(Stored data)
================

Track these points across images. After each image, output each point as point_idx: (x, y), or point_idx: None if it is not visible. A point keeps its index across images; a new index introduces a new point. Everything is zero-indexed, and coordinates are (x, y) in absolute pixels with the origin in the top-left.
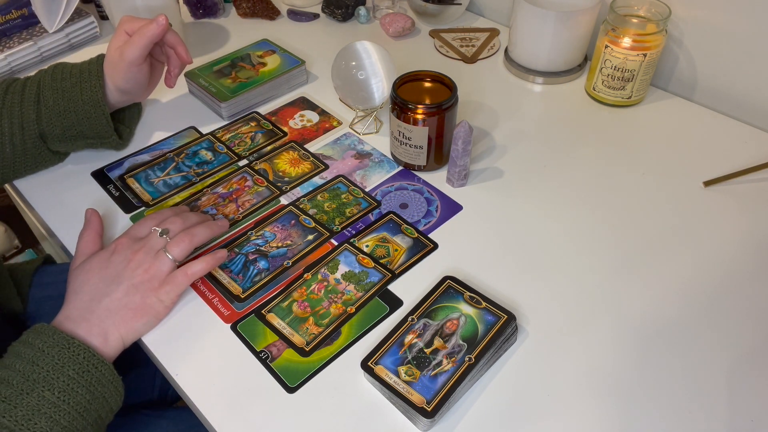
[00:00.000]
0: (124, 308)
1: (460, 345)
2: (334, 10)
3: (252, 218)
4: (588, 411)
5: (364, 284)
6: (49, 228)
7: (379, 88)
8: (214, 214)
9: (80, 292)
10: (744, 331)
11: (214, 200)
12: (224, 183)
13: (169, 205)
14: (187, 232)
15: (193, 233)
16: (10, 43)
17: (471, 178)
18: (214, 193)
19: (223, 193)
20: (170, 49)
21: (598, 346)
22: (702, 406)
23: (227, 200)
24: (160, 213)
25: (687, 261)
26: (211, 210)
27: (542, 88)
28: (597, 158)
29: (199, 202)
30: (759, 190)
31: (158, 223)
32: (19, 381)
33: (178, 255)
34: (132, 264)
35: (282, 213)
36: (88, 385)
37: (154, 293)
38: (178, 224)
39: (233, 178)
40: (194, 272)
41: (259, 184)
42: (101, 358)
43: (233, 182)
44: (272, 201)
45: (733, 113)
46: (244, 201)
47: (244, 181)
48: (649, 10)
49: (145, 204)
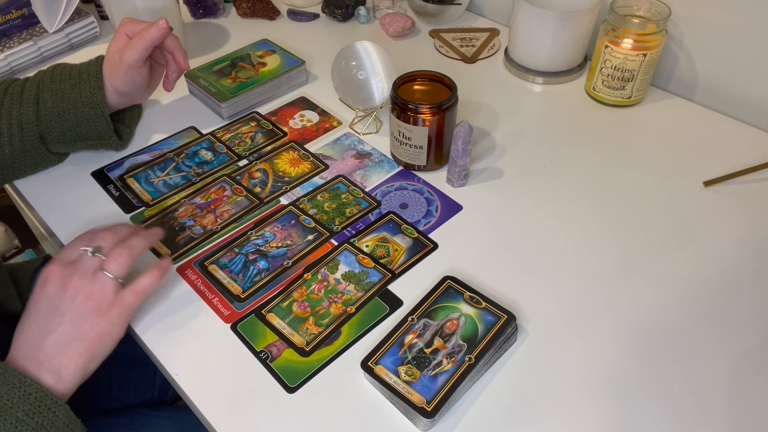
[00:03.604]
0: (74, 341)
1: (460, 345)
2: (334, 10)
3: (229, 232)
4: (588, 411)
5: (364, 284)
6: (49, 228)
7: (379, 88)
8: (191, 225)
9: (22, 329)
10: (744, 330)
11: (191, 211)
12: (203, 193)
13: (170, 205)
14: (123, 245)
15: (129, 245)
16: (10, 43)
17: (471, 178)
18: (192, 203)
19: (201, 204)
20: (169, 54)
21: (598, 345)
22: (702, 406)
23: (205, 211)
24: (88, 232)
25: (687, 261)
26: (188, 221)
27: (542, 88)
28: (597, 158)
29: (176, 213)
30: (759, 190)
31: (87, 243)
32: None
33: (118, 272)
34: (69, 293)
35: (282, 213)
36: (39, 427)
37: (104, 319)
38: (109, 239)
39: (212, 188)
40: (144, 289)
41: (237, 194)
42: (55, 398)
43: (211, 192)
44: (251, 211)
45: (733, 113)
46: (223, 211)
47: (222, 191)
48: (649, 10)
49: (145, 204)
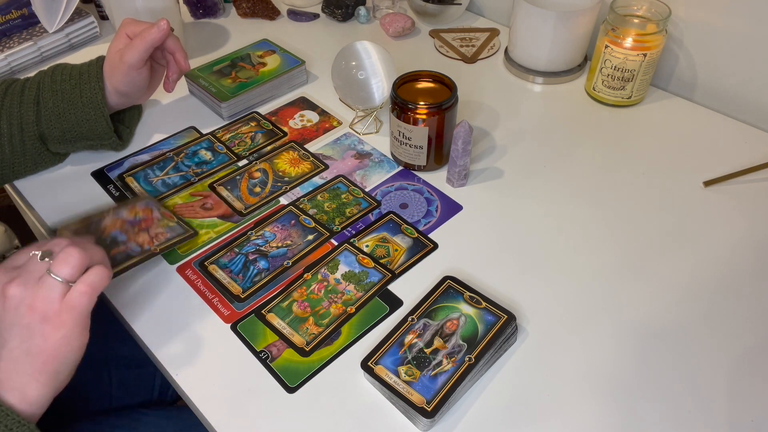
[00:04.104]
0: (28, 356)
1: (460, 345)
2: (334, 10)
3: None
4: (588, 411)
5: (364, 284)
6: (49, 228)
7: (379, 88)
8: (124, 241)
9: None
10: (744, 330)
11: (120, 225)
12: (128, 207)
13: (168, 205)
14: (75, 245)
15: (83, 245)
16: (10, 43)
17: (471, 178)
18: (118, 216)
19: (129, 219)
20: (170, 55)
21: (598, 346)
22: (702, 406)
23: (137, 228)
24: (45, 240)
25: (687, 261)
26: (120, 236)
27: (542, 88)
28: (597, 158)
29: (102, 224)
30: (759, 190)
31: (39, 247)
32: None
33: (68, 274)
34: (10, 302)
35: (282, 213)
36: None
37: (55, 328)
38: (63, 243)
39: (136, 204)
40: (91, 284)
41: (168, 219)
42: (20, 419)
43: (138, 209)
44: (185, 240)
45: (733, 113)
46: (158, 233)
47: (150, 211)
48: (649, 10)
49: None
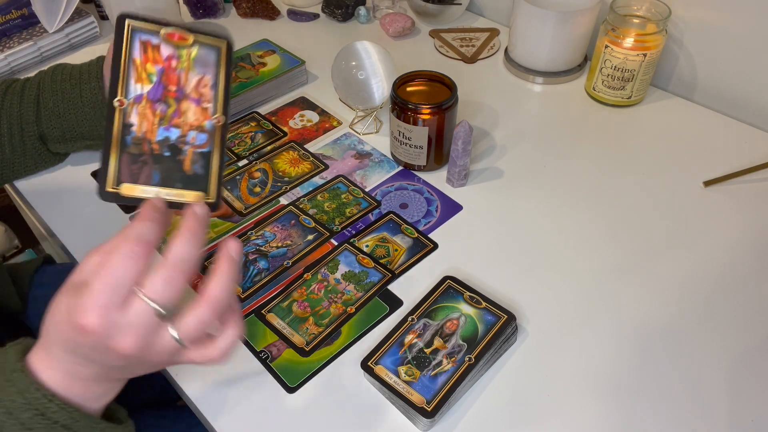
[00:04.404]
0: (106, 381)
1: (460, 345)
2: (334, 10)
3: None
4: (588, 411)
5: (364, 284)
6: (49, 228)
7: (379, 88)
8: (180, 139)
9: (54, 359)
10: (744, 330)
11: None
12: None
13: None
14: (202, 301)
15: (208, 297)
16: (10, 43)
17: (471, 178)
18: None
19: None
20: None
21: (597, 346)
22: (702, 406)
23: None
24: (120, 245)
25: (687, 261)
26: (170, 133)
27: (542, 88)
28: (597, 158)
29: None
30: (759, 190)
31: (133, 272)
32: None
33: (189, 333)
34: (119, 354)
35: (282, 213)
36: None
37: (147, 371)
38: (162, 276)
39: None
40: (226, 352)
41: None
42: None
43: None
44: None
45: (733, 113)
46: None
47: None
48: (649, 10)
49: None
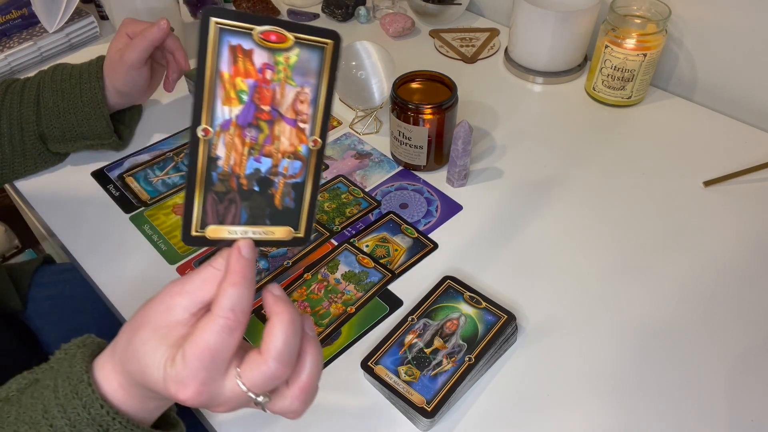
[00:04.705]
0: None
1: (460, 345)
2: (334, 10)
3: None
4: (588, 411)
5: (364, 284)
6: (49, 228)
7: (379, 88)
8: (271, 170)
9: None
10: (744, 330)
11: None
12: None
13: (168, 205)
14: (304, 389)
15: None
16: (10, 43)
17: (471, 178)
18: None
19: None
20: (170, 54)
21: (597, 346)
22: (702, 406)
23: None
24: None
25: (687, 261)
26: (260, 164)
27: (542, 88)
28: (597, 158)
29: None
30: (759, 190)
31: (231, 365)
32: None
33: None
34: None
35: None
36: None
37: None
38: (263, 372)
39: None
40: (300, 412)
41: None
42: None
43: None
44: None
45: (733, 113)
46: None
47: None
48: (649, 10)
49: (144, 203)
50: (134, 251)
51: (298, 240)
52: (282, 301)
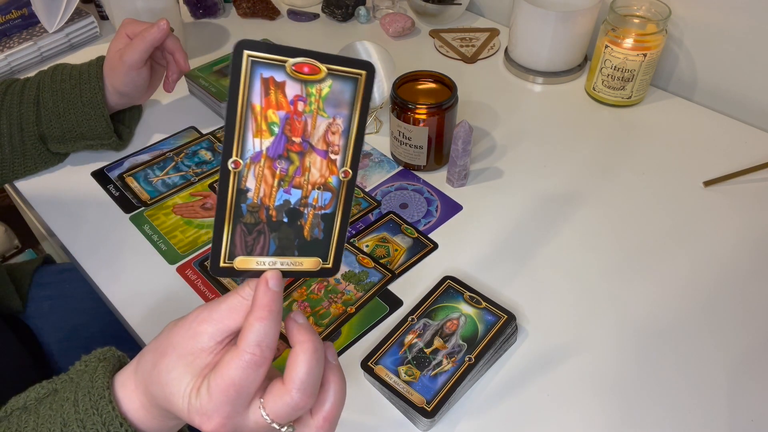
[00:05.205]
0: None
1: (460, 345)
2: (334, 10)
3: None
4: (588, 411)
5: (364, 284)
6: (49, 228)
7: (379, 88)
8: (301, 201)
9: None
10: (744, 331)
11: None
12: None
13: (168, 205)
14: (329, 416)
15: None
16: (10, 43)
17: (471, 178)
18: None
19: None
20: (170, 55)
21: (598, 346)
22: (702, 406)
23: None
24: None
25: (687, 261)
26: (290, 196)
27: (542, 88)
28: (597, 158)
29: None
30: (759, 190)
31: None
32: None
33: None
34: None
35: None
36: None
37: None
38: (286, 402)
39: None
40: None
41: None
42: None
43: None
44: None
45: (733, 113)
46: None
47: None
48: (649, 10)
49: (144, 203)
50: (134, 251)
51: (326, 271)
52: (305, 329)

================

● **Task goal**:
Transcribe every entry above exactly. Omit all pictures.

● **Written solution**:
Track these points across images. After each image, output each point as point_idx: (x, y), or point_idx: None if it is not visible. A point keeps its index across images; a new index introduces a new point. Everything is zero-indexed, and coordinates are (x, y) in absolute pixels with the origin in the top-left.
[00:00.000]
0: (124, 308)
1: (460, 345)
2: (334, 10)
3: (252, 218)
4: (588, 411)
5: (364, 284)
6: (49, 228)
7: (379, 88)
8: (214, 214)
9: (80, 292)
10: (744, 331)
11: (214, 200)
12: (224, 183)
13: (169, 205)
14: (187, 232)
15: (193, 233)
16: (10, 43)
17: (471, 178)
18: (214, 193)
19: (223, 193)
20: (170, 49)
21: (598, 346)
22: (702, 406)
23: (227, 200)
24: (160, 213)
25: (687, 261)
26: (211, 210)
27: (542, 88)
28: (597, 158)
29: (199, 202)
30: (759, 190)
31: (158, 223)
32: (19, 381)
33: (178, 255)
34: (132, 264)
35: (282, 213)
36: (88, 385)
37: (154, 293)
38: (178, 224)
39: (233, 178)
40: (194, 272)
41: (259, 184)
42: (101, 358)
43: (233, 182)
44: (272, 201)
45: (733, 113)
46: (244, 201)
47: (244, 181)
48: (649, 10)
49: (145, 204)
[00:03.604]
0: (74, 341)
1: (460, 345)
2: (334, 10)
3: (229, 232)
4: (588, 411)
5: (364, 284)
6: (49, 228)
7: (379, 88)
8: (191, 225)
9: (22, 329)
10: (744, 330)
11: (191, 211)
12: (203, 193)
13: (170, 205)
14: (123, 245)
15: (129, 245)
16: (10, 43)
17: (471, 178)
18: (192, 203)
19: (201, 204)
20: (169, 54)
21: (598, 345)
22: (702, 406)
23: (205, 211)
24: (88, 232)
25: (687, 261)
26: (188, 221)
27: (542, 88)
28: (597, 158)
29: (176, 213)
30: (759, 190)
31: (87, 243)
32: None
33: (118, 272)
34: (69, 293)
35: (282, 213)
36: (39, 427)
37: (104, 319)
38: (109, 239)
39: (212, 188)
40: (144, 289)
41: (237, 194)
42: (55, 398)
43: (211, 192)
44: (251, 211)
45: (733, 113)
46: (223, 211)
47: (222, 191)
48: (649, 10)
49: (145, 204)
[00:04.104]
0: (28, 356)
1: (460, 345)
2: (334, 10)
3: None
4: (588, 411)
5: (364, 284)
6: (49, 228)
7: (379, 88)
8: (124, 241)
9: None
10: (744, 330)
11: (120, 225)
12: (128, 207)
13: (168, 205)
14: (75, 245)
15: (83, 245)
16: (10, 43)
17: (471, 178)
18: (118, 216)
19: (129, 219)
20: (170, 55)
21: (598, 346)
22: (702, 406)
23: (137, 228)
24: (45, 240)
25: (687, 261)
26: (120, 236)
27: (542, 88)
28: (597, 158)
29: (102, 224)
30: (759, 190)
31: (39, 247)
32: None
33: (68, 274)
34: (10, 302)
35: (282, 213)
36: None
37: (55, 328)
38: (63, 243)
39: (136, 204)
40: (91, 284)
41: (168, 219)
42: (20, 419)
43: (138, 209)
44: (185, 240)
45: (733, 113)
46: (158, 233)
47: (150, 211)
48: (649, 10)
49: None
[00:04.404]
0: (106, 381)
1: (460, 345)
2: (334, 10)
3: None
4: (588, 411)
5: (364, 284)
6: (49, 228)
7: (379, 88)
8: (180, 139)
9: (54, 359)
10: (744, 330)
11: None
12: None
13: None
14: (202, 301)
15: (208, 297)
16: (10, 43)
17: (471, 178)
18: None
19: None
20: None
21: (597, 346)
22: (702, 406)
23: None
24: (120, 245)
25: (687, 261)
26: (170, 133)
27: (542, 88)
28: (597, 158)
29: None
30: (759, 190)
31: (133, 272)
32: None
33: (189, 333)
34: (119, 354)
35: (282, 213)
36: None
37: (147, 371)
38: (162, 276)
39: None
40: (226, 352)
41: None
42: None
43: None
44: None
45: (733, 113)
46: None
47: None
48: (649, 10)
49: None
[00:04.705]
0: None
1: (460, 345)
2: (334, 10)
3: None
4: (588, 411)
5: (364, 284)
6: (49, 228)
7: (379, 88)
8: (271, 170)
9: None
10: (744, 330)
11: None
12: None
13: (168, 205)
14: (304, 389)
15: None
16: (10, 43)
17: (471, 178)
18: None
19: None
20: (170, 54)
21: (597, 346)
22: (702, 406)
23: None
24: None
25: (687, 261)
26: (260, 164)
27: (542, 88)
28: (597, 158)
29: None
30: (759, 190)
31: (231, 365)
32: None
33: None
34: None
35: None
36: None
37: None
38: (263, 372)
39: None
40: (300, 412)
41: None
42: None
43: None
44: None
45: (733, 113)
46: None
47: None
48: (649, 10)
49: (144, 203)
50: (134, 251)
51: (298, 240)
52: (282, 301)
[00:05.205]
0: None
1: (460, 345)
2: (334, 10)
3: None
4: (588, 411)
5: (364, 284)
6: (49, 228)
7: (379, 88)
8: (301, 201)
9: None
10: (744, 331)
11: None
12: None
13: (168, 205)
14: (329, 416)
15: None
16: (10, 43)
17: (471, 178)
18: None
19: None
20: (170, 55)
21: (598, 346)
22: (702, 406)
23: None
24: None
25: (687, 261)
26: (290, 196)
27: (542, 88)
28: (597, 158)
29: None
30: (759, 190)
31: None
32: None
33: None
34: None
35: None
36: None
37: None
38: (286, 402)
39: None
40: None
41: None
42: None
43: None
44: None
45: (733, 113)
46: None
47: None
48: (649, 10)
49: (144, 203)
50: (134, 251)
51: (326, 271)
52: (305, 329)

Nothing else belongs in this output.